Он разрывался на части. Панно утвердили на художественном совете – там присутствовали завклубом, директор совхоза,  парторг и председатель месткома, председатель сельсовета, все главные специалисты хозяйства, комсорг и прочий руководящий народ. Аркадий так омолодил в эскизе свою героиню, что никто  не заметил её сходства с Бродовой. Только кто-то сказал: «Ой, она прямо как наша, совхозная!» Все эскизы были подписаны с замечаниями, о которых Просторов клятвенно заверил, что всё будет исправлено.

Значит, надо было готовить стены фойе, штукатурить заново (эту работу совхоз брал  на  себя),  потом  переносить  изображение  с  эскиза  на стену, а эта работа нелёгкая.  

 

                                                                38

Эпидиаскопа в клубе не было. Прибегли к известной технологии: эскиз разбивается на клетки, далее под такое же число клеток, но в масштабе, размечается стена, грифелем переносится контурный рисунок, детали, наносятся тени и только потом работают красками, «красят».

А Бродкину когда же портреты передовиков отрисовывать? Вот он и разрывался между клубом и подворьем, где не успевал творить главное – скульптурный портрет Маруси, только что и смачивал мешковину. Однокашники предложили ему помощь: давай, мол,  мы перенесём по клеточкам образ, а ты подправишь, если что не так.
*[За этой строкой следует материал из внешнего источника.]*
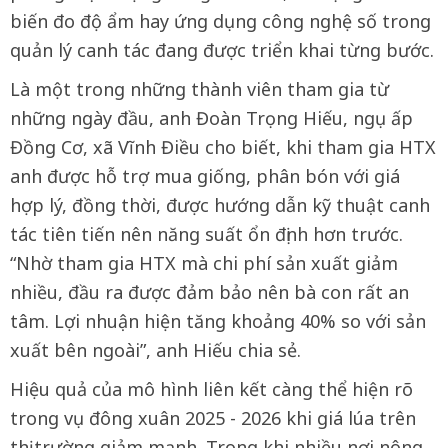
biến đo độ ẩm hay ứng dụng công nghệ số trong
quản lý canh tác đang được triển khai từng bước.
Là một trong những thành viên tham gia từ
những ngày đầu, anh Đoàn Trọng Hiếu, ngụ ấp
Đồng Cơ, xã Vĩnh Điều cho biết, khi tham gia HTX
anh được hỗ trợ mua giống, phân bón với giá
hợp lý, đồng thời, được hướng dẫn kỹ thuật canh
tác tiên tiến nên năng suất ổn định hơn trước.
“Nhờ tham gia HTX mà chi phí sản xuất giảm
nhiều, đầu ra được đảm bảo nên bà con rất an
tâm. Lợi nhuận hiện tăng khoảng 40% so với sản
xuất bên ngoài”, anh Hiếu chia sẻ.
Hiệu quả của mô hình liên kết càng thể hiện rõ
trong vụ đông xuân 2025 - 2026 khi giá lúa trên
thị trường giảm mạnh. Trong khi nhiều nơi nông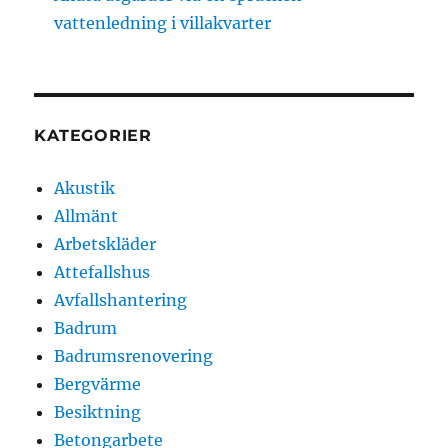
vattenledning i villakvarter
KATEGORIER
Akustik
Allmänt
Arbetskläder
Attefallshus
Avfallshantering
Badrum
Badrumsrenovering
Bergvärme
Besiktning
Betongarbete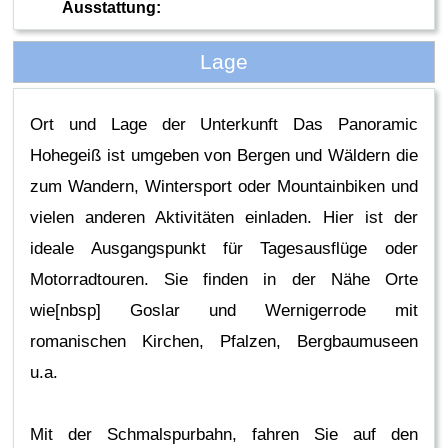
Ausstattung:
Lage
Ort und Lage der Unterkunft Das Panoramic
Hohegeiß ist umgeben von Bergen und Wäldern die
zum Wandern, Wintersport oder Mountainbiken und
vielen anderen Aktivitäten einladen. Hier ist der
ideale Ausgangspunkt für Tagesausflüge oder
Motorradtouren. Sie finden in der Nähe Orte
wie[nbsp] Goslar und Wernigerrode mit
romanischen Kirchen, Pfalzen, Bergbaumuseen
u.a.
Mit der Schmalspurbahn, fahren Sie auf den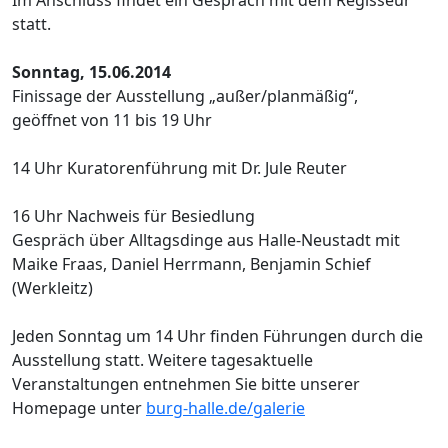
statt.
Sonntag, 15.06.2014
Finissage der Ausstellung „außer/planmäßig“,
geöffnet von 11 bis 19 Uhr
14 Uhr Kuratorenführung mit Dr. Jule Reuter
16 Uhr Nachweis für Besiedlung
Gespräch über Alltagsdinge aus Halle-Neustadt mit
Maike Fraas, Daniel Herrmann, Benjamin Schief
(Werkleitz)
Jeden Sonntag um 14 Uhr finden Führungen durch die
Ausstellung statt. Weitere tagesaktuelle
Veranstaltungen entnehmen Sie bitte unserer
Homepage unter
burg-halle.de/galerie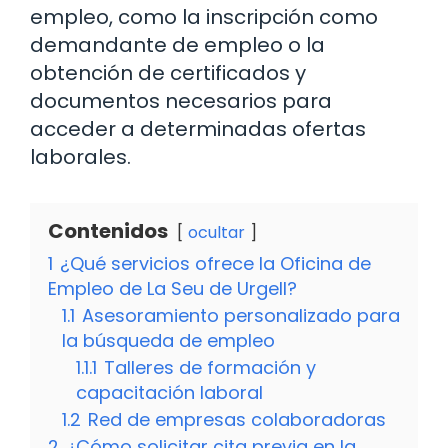
empleo, como la inscripción como
demandante de empleo o la
obtención de certificados y
documentos necesarios para
acceder a determinadas ofertas
laborales.
Contenidos
ocultar
1
¿Qué servicios ofrece la Oficina de
Empleo de La Seu de Urgell?
1.1
Asesoramiento personalizado para
la búsqueda de empleo
1.1.1
Talleres de formación y
capacitación laboral
1.2
Red de empresas colaboradoras
2
¿Cómo solicitar cita previa en la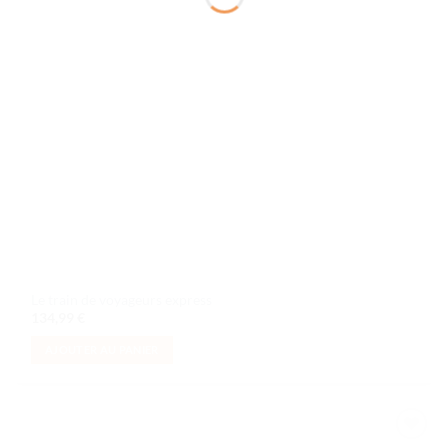
Le train de voyageurs express
134,99
€
AJOUTER AU PANIER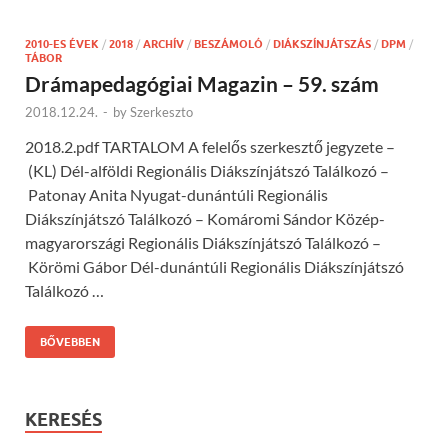
2010-ES ÉVEK
/
2018
/
ARCHÍV
/
BESZÁMOLÓ
/
DIÁKSZÍNJÁTSZÁS
/
DPM
/
TÁBOR
Drámapedagógiai Magazin – 59. szám
2018.12.24.
-
by
Szerkeszto
2018.2.pdf TARTALOM A felelős szerkesztő jegyzete –
(KL) Dél-alföldi Regionális Diákszínjátszó Találkozó –
Patonay Anita Nyugat-dunántúli Regionális
Diákszínjátszó Találkozó – Komáromi Sándor Közép-
magyarországi Regionális Diákszínjátszó Találkozó –
Körömi Gábor Dél-dunántúli Regionális Diákszínjátszó
Találkozó …
BŐVEBBEN
KERESÉS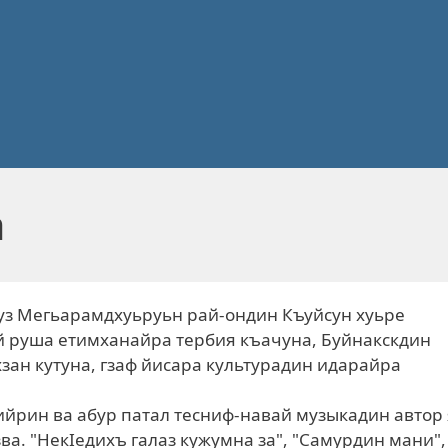
а
уз Мегьарамдхуьруьн рай-ондин Къуйсун хуьре
ай руша етимханайра тербия къачуна, Буйнакскдин
зан кутуна, гзаф йисара культурадин идарайра
йрин ва абур патал тесниф-навай музыкадин автор 
ва. "НекIедихъ галаз кужумна за", "Самурдин мани",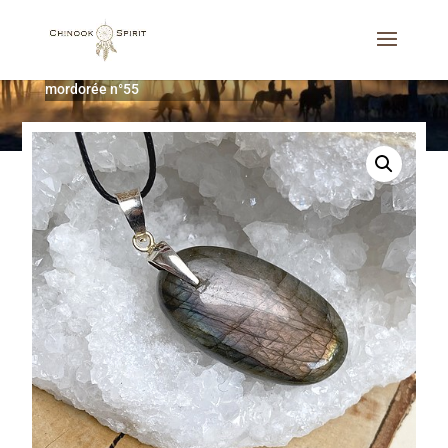
Accueil
/
Bijoux
/
Colliers
/
Pendentif Labradorite rose
mordorée n°55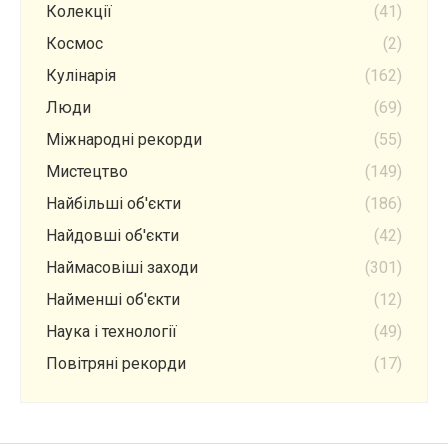
Колекції
(41)
Космос
(2)
Кулінарія
(162)
Люди
(69)
Міжнародні рекорди
(55)
Мистецтво
(149)
Найбільші об'єкти
(186)
Найдовші об'єкти
(42)
Наймасовіші заходи
(301)
Найменші об'єкти
(12)
Наука і технології
(49)
Повітряні рекорди
(17)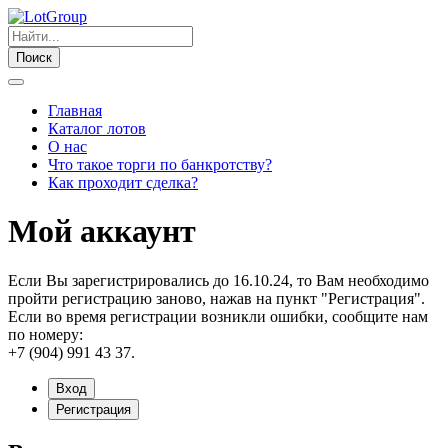
Поиск
Главная
Каталог лотов
О нас
Что такое торги по банкротству?
Как проходит сделка?
Мой аккаунт
Если Вы зарегистрировались до 16.10.24, то Вам необходимо
пройти регистрацию заново, нажав на пункт "Регистрация".
Если во время регистрации возникли ошибки, сообщите нам
по номеру:
+7 (904) 991 43 37.
Вход
Регистрация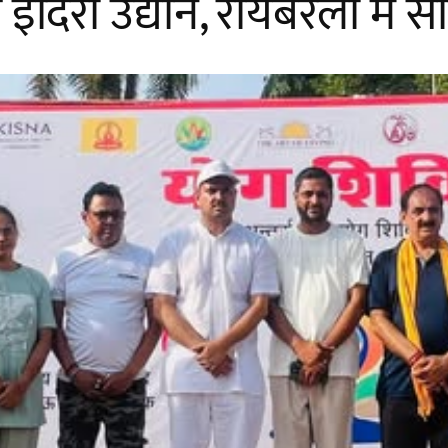
ंदिरा उद्यान, रायबरेली में 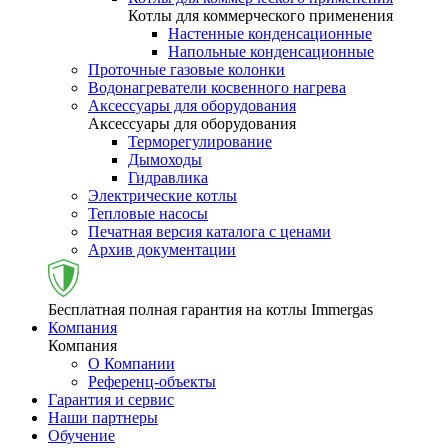
Котлы для коммерческого применения
Настенные конденсационные
Напольные конденсационные
Проточные газовые колонки
Водонагреватели косвенного нагрева
Аксессуары для оборудования
Аксессуары для оборудования
Терморегулирование
Дымоходы
Гидравлика
Электрические котлы
Тепловые насосы
Печатная версия каталога с ценами
Архив документации
Бесплатная полная гарантия на котлы Immergas
Компания
Компания
О Компании
Референц-объекты
Гарантия и сервис
Наши партнеры
Обучение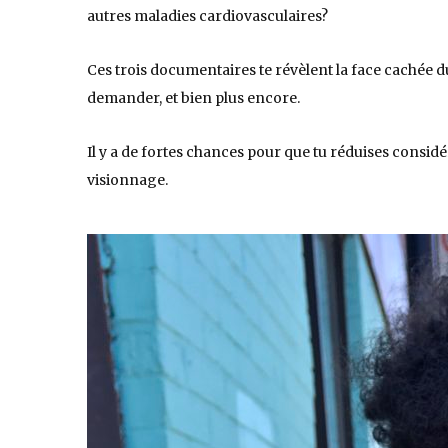
autres maladies cardiovasculaires?
Ces trois documentaires te révèlent la face cachée du
demander, et bien plus encore.
Il y a de fortes chances pour que tu réduises cons
visionnage.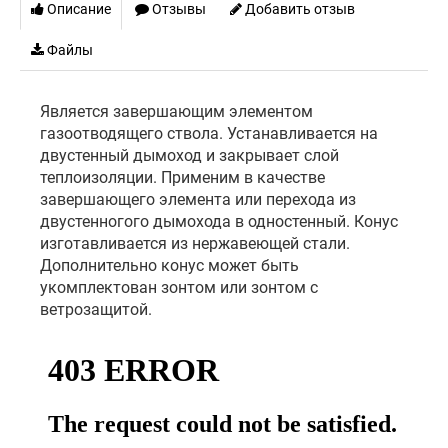
Описание
Отзывы
Добавить отзыв
Файлы
Является завершающим элементом
газоотводящего ствола. Устанавливается на
двустенный дымоход и закрывает слой
теплоизоляции. Применим в качестве
завершающего элемента или перехода из
двустенногого дымохода в одностенный. Конус
изготавливается из нержавеющей стали.
Дополнительно конус может быть
укомплектован зонтом или зонтом с
ветрозащитой.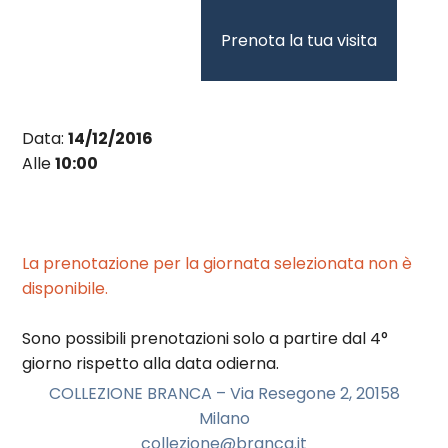
Vai
al
Prenota la tua visita
contenuto
Data:
14/12/2016
Alle
10:00
La prenotazione per la giornata selezionata non è
disponibile.
Sono possibili prenotazioni solo a partire dal 4°
giorno rispetto alla data odierna.
COLLEZIONE BRANCA – Via Resegone 2, 20158
Milano
collezione@branca.it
- Ладно, вот подготовят стены, и через пару-тройку дней начнём. – Согласился Аркадий и помчался работать портреты. Но сначала усадил Марусю в нужном ему ракурсе и начал колдовать над глиняной болванкой.

Глина послушно таяла в его руках, он убирал её шпателем в одних местах и добавлял в других, разглаживая глину пальцами. Когда он начинал колдовать над глиняным бюстом Маруси (а было уже ясно, что это её погрудный скульптурный портрет), то приходил в неистовое возбуждение, как молодой муж в первую брачную ночь. Он постанывал от распиравших его чувств, как в оргазме. И хотелось мять глину ещё и ещё…

Авторское отступление

Он никогда не думал о счастье. Но если бы его сейчас спросили: «Что такое счастье?» - он бы, давя и поглаживая влажный комок глины, сказал бы, указав на него: «Да вот же оно». Никогда потом в жизни никто не задавал Аркадию такого вопроса, и ничто перед ним его не ставило.

Никогда не приходилось размышлять на эту тему и старшему Бродкину. Да и зачем? Он не мучился сомнениями по этому поводу. Будут бабки, будет и счастье. Делай гешефт и окунайся в счастье; стань удачливым гешефтмахером и забудешь о бедности.

А что бы мог сказать о счастье Юрка Голубев? Для него счастьем была Победа. И неожиданным счастьем, подарком судьбы – то, что он вернулся с войны живым. Другого счастья он не знал, а ведал только одно: Победа – это праздник его жизни. Вот и жгла его страсть этого необъёмного, неохватного и неуправляемого счастья. И пытался он утолить эту страсть стаканом вина и женской лаской, которая была неуловима и неподвластна, как Победа. А всё остальное, что он делал в жизни – это приложение к заслуженному счастью. И Любил он повторять в порывах отчаяния: «Всё – зола!»

Мечтал ли о счастье Степан Бродов? Его мечта была проста и конкретна: Победа. Но взорвал мечту фаустпатроном немецкий пацан…

А посещала ли когда мысль о счастье Марусю? Она её не посещала, а жила в ней с самого начала: о счастливой жизни со Степаном, о его возвращении с войны - встреча, объятия, слёзы, праздник… Дальше она не позволяла себе фантазировать. А когда поняла, что Степан не вернётся, в душе её произошла мгновенная замена: она ждала свершения напророченного ей во сне Степаном. И жила этим, и думала, что должно же всё-таки исполниться её счастье…

            Может возникнуть вопрос: а что думает автор о счастье? А что думаете о нём вы, дорогие читатели? Это главнее вопроса к автору.